=== Begin Enclosure ===

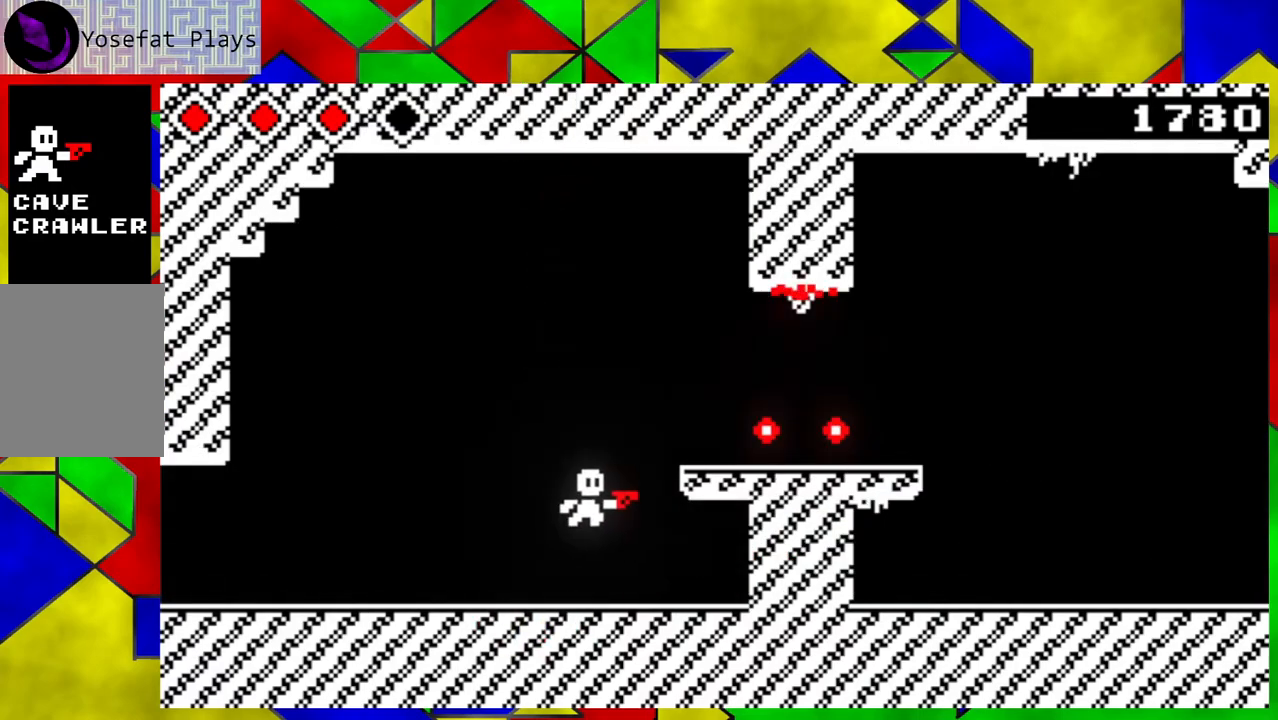
{"buttons": [], "left_stick": "center", "events": [[217, "B", "up"], [233, "left_stick", "center"]]}
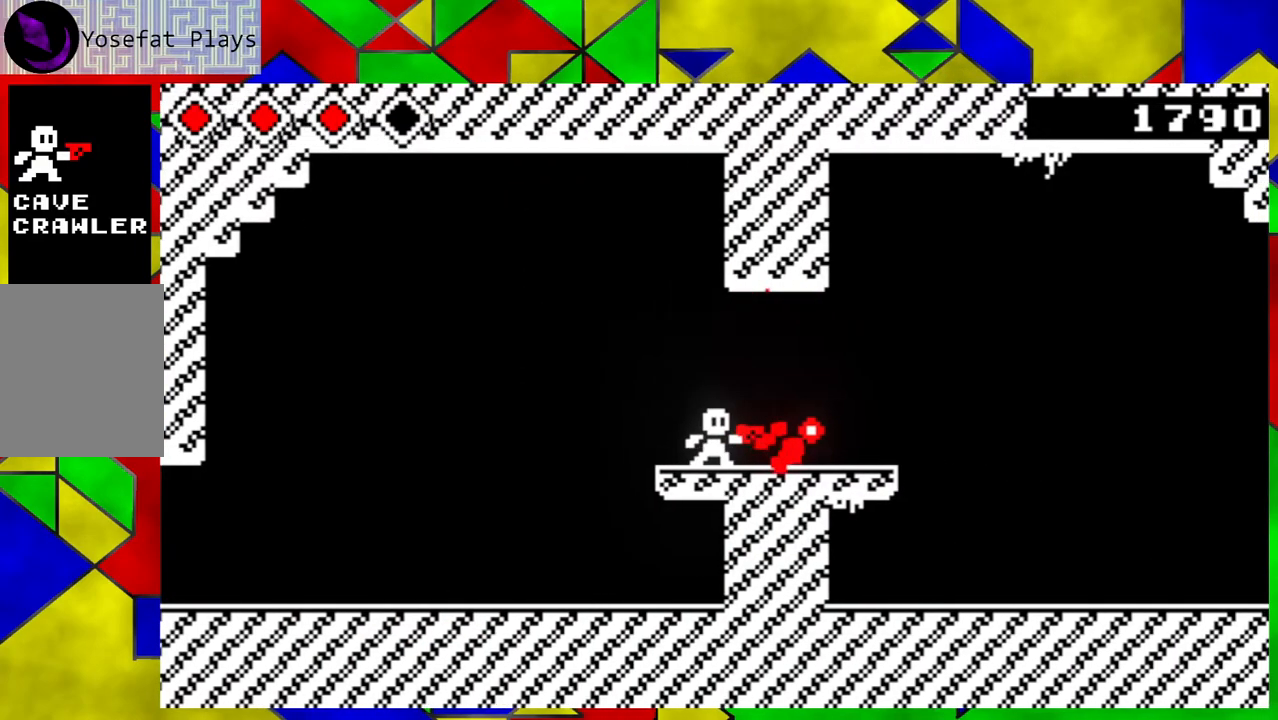
{"buttons": [], "left_stick": "down-right", "events": [[200, "left_stick", "down-right"]]}
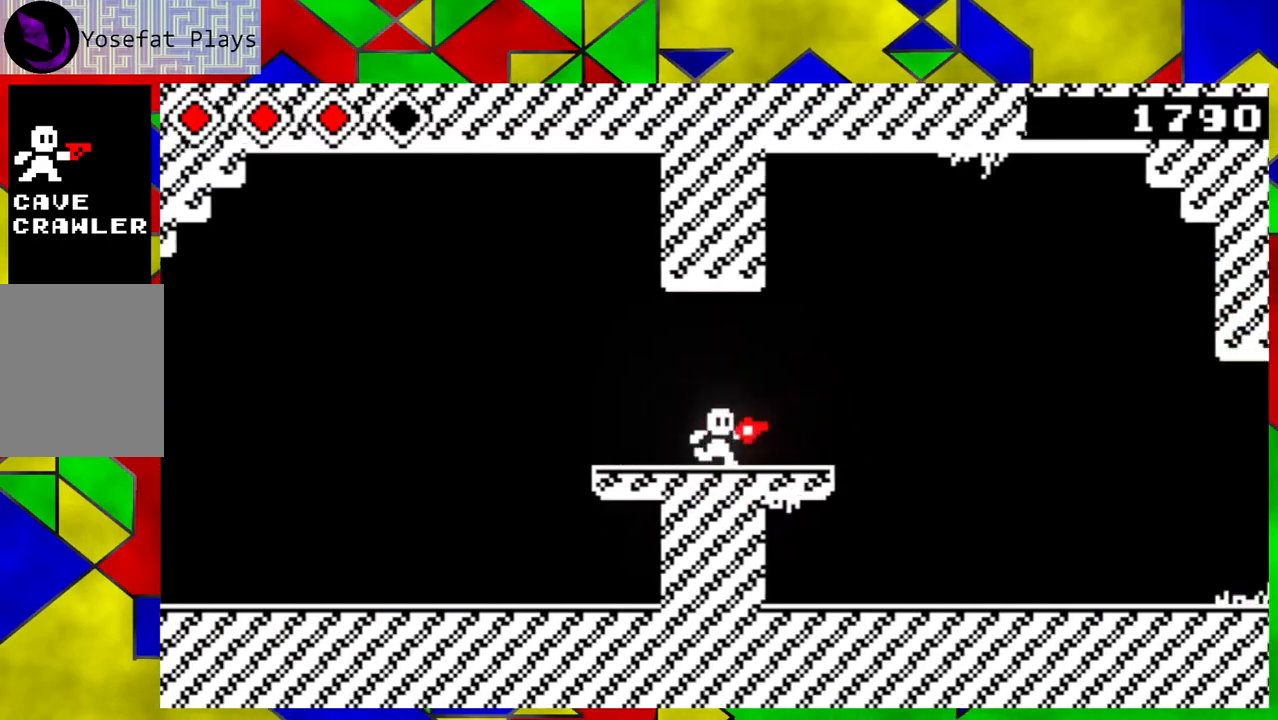
{"buttons": [], "left_stick": "right", "events": [[100, "left_stick", "center"], [433, "left_stick", "right"]]}
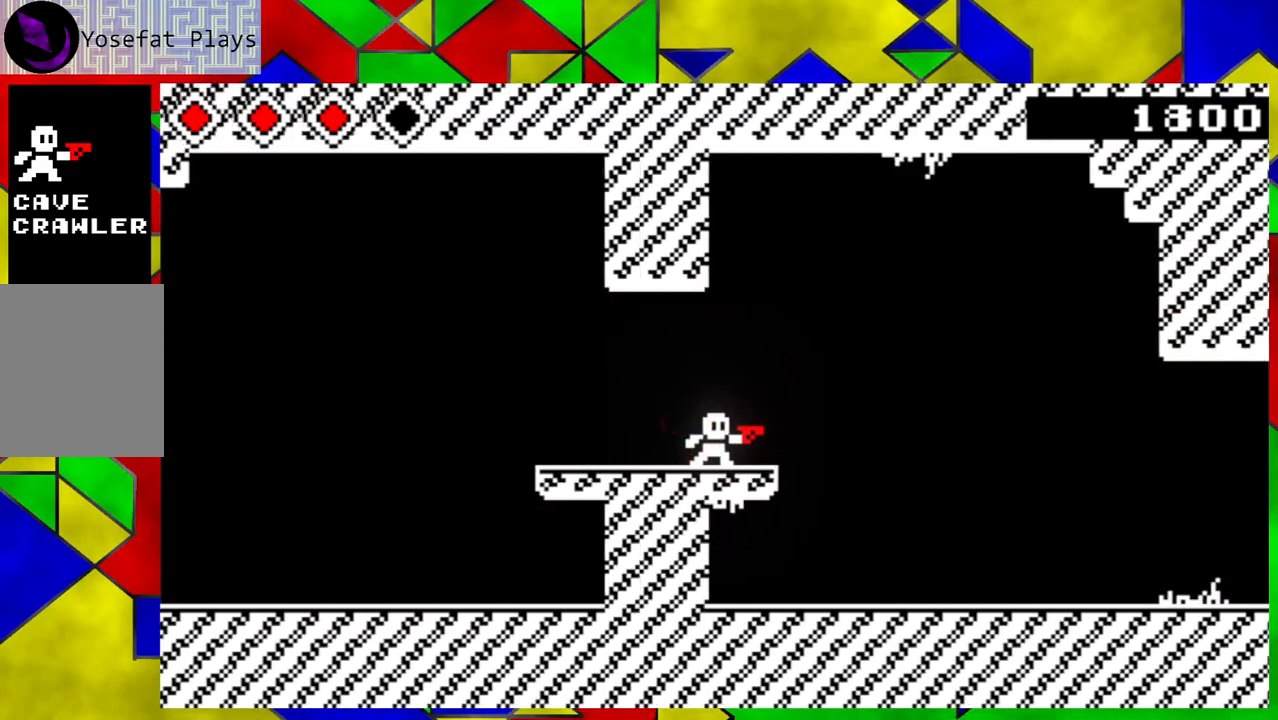
{"buttons": [], "left_stick": "right", "events": []}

=== End Enclosure ===

**Assigned task**
Would you please show every line of the material above that includes the string "center"?

**Result of the task**
{"buttons": [], "left_stick": "center", "events": [[217, "B", "up"], [233, "left_stick", "center"]]}
{"buttons": [], "left_stick": "right", "events": [[100, "left_stick", "center"], [433, "left_stick", "right"]]}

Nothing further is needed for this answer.